Ha mai pensato di fare causa?
«Sì, a suo tempo, ma credimi che ci ho messo vent’anni per avere la forza di muovermi. Purtroppo, non ho avuto nessuno della famiglia che mi supportasse in questo, e quando mi sono rivolta al tribunale del malato, mi hanno detto che era tardi, che non potevano fare più niente. Non ho mai voluto infierire sull’altro ragazzo, inizialmente volevo capire cosa fosse successo perché si trovassero sul tetto, ma è anche vero che il tetto non avrebbe dovuto essere di eternit e né essere accessibile.»
È molto arrabbiata?
«Sì. Ero arrabbiata. Ero».
Si è sentita sola?
«Molto, terribilmente».
E chi l’ha delusa di più?
«Mia madre perché io avevo capito che una delle soluzioni possibili, se non l’unica, era di aggregarsi in questa situazione così dura, perché c’era Andrea, ma c’erano anche altri quattro figli, di cui tre minorenni. A Pordenone avevo trovato un modo per poter stare tutti insieme e anche qui a Trieste. Così le avevo proposto di vendere tutto per unirci, ma lei non volle. Forse temeva di avere troppo peso con la presenza di Andrea».
E a livello istituzionale? Le mancanze più grandi, pratiche… Se dovesse chiedere al sindaco qualcosa, a parte più rampe?
«Una struttura più mirata e gli accessi. Mettere delle corsie percorribili dalla sedia a rotelle perché in alcune vie della città o lo stesso Molo Audace hanno il pavimento di masegni, che sono meravigliosi, ma difficili, pericolosi perfino».
Quali promesse e speranze disattese?
«Avrei voluto gli dessero un lavoro, almeno proforma, che desse ad Andrea un minimo di soddisfazione, o, semplicemente che gli facessero logopedia. Ma se vuoi fare qualcosa, spesso la devi fare a tue spese. Non nego che qui il comune dia parecchio, però non si occupa nella maniera ottimale, in maniera mirata, si occupa genericamente, ‘ti do un tot di soldi e arrangiati’».
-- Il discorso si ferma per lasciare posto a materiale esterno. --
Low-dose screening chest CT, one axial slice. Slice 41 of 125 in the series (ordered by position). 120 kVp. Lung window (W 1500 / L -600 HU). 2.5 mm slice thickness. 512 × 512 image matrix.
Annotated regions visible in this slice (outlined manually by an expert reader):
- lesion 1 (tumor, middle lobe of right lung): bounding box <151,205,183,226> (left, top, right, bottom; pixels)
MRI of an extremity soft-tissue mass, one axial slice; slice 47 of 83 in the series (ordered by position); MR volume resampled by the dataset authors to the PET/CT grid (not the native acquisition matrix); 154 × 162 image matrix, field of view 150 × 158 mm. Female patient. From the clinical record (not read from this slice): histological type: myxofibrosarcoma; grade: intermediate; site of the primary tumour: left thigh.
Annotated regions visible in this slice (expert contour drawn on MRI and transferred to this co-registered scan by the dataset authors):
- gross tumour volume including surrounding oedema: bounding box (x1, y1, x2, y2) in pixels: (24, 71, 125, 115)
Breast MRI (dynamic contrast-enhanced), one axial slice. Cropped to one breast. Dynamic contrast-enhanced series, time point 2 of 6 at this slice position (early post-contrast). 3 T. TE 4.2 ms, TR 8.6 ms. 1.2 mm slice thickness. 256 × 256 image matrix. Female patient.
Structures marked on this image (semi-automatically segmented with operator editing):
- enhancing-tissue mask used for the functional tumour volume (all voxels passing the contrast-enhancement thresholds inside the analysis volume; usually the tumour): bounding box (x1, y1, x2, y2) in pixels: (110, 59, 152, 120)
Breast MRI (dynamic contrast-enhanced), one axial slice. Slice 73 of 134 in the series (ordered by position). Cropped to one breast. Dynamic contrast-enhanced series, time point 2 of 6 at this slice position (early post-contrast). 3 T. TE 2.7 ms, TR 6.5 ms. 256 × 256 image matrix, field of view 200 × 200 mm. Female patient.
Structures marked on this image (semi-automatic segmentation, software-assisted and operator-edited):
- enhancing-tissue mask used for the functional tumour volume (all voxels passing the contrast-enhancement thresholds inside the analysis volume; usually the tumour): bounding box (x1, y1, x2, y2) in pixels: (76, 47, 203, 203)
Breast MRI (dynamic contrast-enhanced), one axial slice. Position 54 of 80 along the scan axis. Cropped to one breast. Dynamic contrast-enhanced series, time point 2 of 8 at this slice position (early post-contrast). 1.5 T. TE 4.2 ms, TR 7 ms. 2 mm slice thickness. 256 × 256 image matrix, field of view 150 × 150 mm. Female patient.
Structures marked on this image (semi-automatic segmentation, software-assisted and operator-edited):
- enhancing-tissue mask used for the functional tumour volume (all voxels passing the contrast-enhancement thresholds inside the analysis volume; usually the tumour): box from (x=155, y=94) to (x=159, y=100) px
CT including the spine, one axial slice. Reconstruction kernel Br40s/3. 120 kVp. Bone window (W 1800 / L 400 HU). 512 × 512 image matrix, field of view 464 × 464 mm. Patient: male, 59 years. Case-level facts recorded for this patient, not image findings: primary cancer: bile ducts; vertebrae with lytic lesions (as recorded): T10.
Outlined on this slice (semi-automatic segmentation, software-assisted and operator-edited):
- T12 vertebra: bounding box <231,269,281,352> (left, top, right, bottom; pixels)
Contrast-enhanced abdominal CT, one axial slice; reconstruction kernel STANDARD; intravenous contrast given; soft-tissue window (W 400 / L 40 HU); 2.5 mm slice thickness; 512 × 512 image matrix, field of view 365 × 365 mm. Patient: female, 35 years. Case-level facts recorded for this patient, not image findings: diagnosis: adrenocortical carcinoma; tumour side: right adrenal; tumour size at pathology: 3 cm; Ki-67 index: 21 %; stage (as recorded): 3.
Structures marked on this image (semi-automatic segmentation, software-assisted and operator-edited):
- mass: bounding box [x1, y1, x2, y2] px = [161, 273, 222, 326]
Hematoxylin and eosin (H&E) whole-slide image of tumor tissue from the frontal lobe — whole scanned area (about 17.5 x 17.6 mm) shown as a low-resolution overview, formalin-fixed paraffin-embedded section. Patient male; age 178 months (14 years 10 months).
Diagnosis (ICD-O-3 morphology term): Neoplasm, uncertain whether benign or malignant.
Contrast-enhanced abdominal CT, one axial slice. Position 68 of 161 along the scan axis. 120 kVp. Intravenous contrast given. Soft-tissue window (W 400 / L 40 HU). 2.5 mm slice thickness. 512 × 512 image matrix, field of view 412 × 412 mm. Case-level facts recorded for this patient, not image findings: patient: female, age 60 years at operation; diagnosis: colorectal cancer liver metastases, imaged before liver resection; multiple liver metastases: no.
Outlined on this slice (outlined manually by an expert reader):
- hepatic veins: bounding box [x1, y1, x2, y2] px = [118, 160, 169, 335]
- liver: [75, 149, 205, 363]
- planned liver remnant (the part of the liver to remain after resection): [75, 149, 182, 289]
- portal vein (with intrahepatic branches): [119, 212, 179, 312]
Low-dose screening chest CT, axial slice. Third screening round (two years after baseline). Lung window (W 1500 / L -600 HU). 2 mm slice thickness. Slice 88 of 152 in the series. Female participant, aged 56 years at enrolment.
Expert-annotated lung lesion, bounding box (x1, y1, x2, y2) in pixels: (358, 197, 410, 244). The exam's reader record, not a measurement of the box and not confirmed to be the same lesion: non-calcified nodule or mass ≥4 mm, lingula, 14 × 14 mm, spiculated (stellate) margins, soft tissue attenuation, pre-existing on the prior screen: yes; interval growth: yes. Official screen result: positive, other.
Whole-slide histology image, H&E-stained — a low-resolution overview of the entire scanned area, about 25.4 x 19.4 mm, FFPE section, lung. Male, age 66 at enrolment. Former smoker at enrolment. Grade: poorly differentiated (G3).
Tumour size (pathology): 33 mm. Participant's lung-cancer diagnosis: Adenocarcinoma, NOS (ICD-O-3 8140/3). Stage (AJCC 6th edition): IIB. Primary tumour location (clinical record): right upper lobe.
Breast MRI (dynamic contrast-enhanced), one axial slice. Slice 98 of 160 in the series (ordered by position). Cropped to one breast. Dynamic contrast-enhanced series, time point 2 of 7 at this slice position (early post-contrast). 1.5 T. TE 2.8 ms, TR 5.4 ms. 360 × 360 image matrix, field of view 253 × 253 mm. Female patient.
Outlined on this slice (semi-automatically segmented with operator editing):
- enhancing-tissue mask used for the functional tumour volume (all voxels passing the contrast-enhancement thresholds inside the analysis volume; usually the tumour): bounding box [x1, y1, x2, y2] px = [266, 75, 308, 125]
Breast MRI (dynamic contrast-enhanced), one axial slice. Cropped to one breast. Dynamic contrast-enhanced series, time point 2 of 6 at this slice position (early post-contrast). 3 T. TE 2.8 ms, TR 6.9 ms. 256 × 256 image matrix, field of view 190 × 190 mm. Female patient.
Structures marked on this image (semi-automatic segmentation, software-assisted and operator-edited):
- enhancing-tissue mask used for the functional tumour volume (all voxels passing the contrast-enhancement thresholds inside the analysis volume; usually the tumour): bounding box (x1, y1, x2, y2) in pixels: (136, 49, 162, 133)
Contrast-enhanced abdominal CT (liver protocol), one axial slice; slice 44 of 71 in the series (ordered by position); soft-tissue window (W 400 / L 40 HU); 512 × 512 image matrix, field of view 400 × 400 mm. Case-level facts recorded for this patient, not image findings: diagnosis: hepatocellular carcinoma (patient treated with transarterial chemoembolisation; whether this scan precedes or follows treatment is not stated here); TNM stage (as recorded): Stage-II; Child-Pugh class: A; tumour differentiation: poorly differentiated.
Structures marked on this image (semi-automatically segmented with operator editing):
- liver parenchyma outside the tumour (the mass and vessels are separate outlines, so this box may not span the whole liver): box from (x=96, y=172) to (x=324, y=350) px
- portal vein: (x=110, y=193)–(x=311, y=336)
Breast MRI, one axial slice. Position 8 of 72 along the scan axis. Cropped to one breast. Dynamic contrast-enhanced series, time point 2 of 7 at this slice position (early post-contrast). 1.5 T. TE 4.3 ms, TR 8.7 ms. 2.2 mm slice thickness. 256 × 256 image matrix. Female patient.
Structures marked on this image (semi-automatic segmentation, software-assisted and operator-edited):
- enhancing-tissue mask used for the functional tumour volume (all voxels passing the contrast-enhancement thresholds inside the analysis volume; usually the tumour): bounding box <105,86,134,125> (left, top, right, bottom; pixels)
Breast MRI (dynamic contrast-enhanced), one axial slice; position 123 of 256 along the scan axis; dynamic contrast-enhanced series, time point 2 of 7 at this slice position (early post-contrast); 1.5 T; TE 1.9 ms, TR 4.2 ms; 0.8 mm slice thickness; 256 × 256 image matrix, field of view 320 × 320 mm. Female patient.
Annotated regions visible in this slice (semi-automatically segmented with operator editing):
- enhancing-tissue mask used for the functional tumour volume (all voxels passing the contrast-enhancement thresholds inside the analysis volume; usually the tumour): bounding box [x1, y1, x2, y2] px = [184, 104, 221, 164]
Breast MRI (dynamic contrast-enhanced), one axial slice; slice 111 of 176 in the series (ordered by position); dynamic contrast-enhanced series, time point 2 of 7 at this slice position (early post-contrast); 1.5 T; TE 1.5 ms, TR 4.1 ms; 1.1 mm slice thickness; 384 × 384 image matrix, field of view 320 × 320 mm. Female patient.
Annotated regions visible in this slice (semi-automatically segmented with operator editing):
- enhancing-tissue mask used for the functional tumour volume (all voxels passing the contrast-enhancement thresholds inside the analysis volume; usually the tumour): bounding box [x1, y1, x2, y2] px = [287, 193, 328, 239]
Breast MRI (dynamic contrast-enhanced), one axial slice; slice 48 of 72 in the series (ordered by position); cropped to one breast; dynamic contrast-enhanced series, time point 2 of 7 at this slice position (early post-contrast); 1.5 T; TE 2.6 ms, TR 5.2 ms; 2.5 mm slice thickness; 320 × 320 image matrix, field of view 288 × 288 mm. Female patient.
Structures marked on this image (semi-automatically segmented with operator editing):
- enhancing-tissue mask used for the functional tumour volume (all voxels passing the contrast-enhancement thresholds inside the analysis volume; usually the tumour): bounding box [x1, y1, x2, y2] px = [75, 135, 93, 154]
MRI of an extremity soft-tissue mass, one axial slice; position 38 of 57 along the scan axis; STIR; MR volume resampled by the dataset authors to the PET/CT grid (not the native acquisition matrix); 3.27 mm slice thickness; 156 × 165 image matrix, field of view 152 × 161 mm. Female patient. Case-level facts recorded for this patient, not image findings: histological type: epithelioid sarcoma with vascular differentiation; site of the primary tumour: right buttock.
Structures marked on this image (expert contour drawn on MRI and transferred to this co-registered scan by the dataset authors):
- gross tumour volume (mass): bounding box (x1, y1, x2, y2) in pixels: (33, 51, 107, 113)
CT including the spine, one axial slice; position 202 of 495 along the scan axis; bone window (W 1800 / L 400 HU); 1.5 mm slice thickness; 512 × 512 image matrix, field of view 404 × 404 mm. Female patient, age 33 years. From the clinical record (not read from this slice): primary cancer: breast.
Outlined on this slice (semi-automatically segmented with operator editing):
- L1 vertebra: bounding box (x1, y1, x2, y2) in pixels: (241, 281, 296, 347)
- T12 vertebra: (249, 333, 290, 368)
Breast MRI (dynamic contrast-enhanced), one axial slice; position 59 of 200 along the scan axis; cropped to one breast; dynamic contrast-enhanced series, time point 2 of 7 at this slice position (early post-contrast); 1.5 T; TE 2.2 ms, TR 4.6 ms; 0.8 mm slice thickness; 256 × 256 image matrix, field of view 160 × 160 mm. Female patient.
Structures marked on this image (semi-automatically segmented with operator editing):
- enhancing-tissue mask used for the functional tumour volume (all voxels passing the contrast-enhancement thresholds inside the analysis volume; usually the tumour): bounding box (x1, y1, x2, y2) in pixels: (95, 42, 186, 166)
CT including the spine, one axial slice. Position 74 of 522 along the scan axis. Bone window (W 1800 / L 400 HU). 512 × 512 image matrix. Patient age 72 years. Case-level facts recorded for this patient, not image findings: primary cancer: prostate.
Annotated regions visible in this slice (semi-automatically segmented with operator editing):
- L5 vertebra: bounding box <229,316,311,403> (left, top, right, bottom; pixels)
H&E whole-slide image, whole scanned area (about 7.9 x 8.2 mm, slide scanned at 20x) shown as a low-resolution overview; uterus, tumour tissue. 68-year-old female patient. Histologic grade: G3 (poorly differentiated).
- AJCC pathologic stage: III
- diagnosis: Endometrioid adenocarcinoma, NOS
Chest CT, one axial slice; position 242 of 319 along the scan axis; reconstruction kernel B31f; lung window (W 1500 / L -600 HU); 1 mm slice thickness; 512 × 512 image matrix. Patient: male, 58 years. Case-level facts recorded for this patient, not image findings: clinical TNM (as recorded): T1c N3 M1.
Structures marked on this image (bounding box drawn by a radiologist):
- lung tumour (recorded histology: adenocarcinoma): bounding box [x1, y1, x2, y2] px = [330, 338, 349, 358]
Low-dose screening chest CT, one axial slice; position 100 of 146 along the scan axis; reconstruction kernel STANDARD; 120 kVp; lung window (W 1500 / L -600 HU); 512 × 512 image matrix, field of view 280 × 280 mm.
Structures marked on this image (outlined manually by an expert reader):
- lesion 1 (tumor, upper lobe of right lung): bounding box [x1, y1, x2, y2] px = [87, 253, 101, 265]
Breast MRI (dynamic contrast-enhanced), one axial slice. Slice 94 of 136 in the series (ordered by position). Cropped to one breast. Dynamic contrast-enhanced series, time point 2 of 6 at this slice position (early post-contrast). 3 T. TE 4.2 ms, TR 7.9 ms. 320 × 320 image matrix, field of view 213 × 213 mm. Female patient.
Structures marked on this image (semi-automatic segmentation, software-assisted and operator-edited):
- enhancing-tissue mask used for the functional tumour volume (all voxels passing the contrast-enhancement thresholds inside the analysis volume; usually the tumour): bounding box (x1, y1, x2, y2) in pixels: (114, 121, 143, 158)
E sono abbastanza questi soldi?
«Dipende. Se devi seguire un disabile fermo in carrozzina che non chiede altro a parte di essere nutrito e lavato allora può bastare, forse, ma una persona come Andrea, così vivace, estroversa, bisognosa di stare con gli altri, di andare a vedere spettacoli, di fare sport, di essere in giro, non bastano».
Soprattutto con una mamma che ha voluto fare di tutto affinché lui avesse una vita più bella e normale possibile, immagino…
«Sì. Mi preoccupa il ‘dopo di me’, perché adesso organizzo tutto, però mi rendo conto che lo faccio solo io, tutto quello che riguarda i rapporti col comune, con i medici, con i fisiatri, tutto fa capo a me».
Gli altri figli?
«Si adagiano un po’ e quando ho delegato qualcuno, ho visto che il risultato era spesso negativo».
Quali sono le difficoltà più grandi di avere un figlio che è diventato disabile?
«Farlo accettare al resto della famiglia e riuscire ad essere presente anche con gli altri figli. Questa è una grossissima difficoltà perché naturalmente tutte le forze sono convogliate lì, per ovvia necessità, tanto più nel mio caso che sono sola, non c’è un padre ad aiutarmi. Questa è la difficoltà maggiore: riuscire a rimanere presente con tutti gli altri componenti della famiglia».
Crede di esserci riuscita?
«Solo in parte, ahimè».
Credo che tutto il possibile non si possa fare solo in parte e sono convinta che questo è ciò che la signora Lella ha fatto.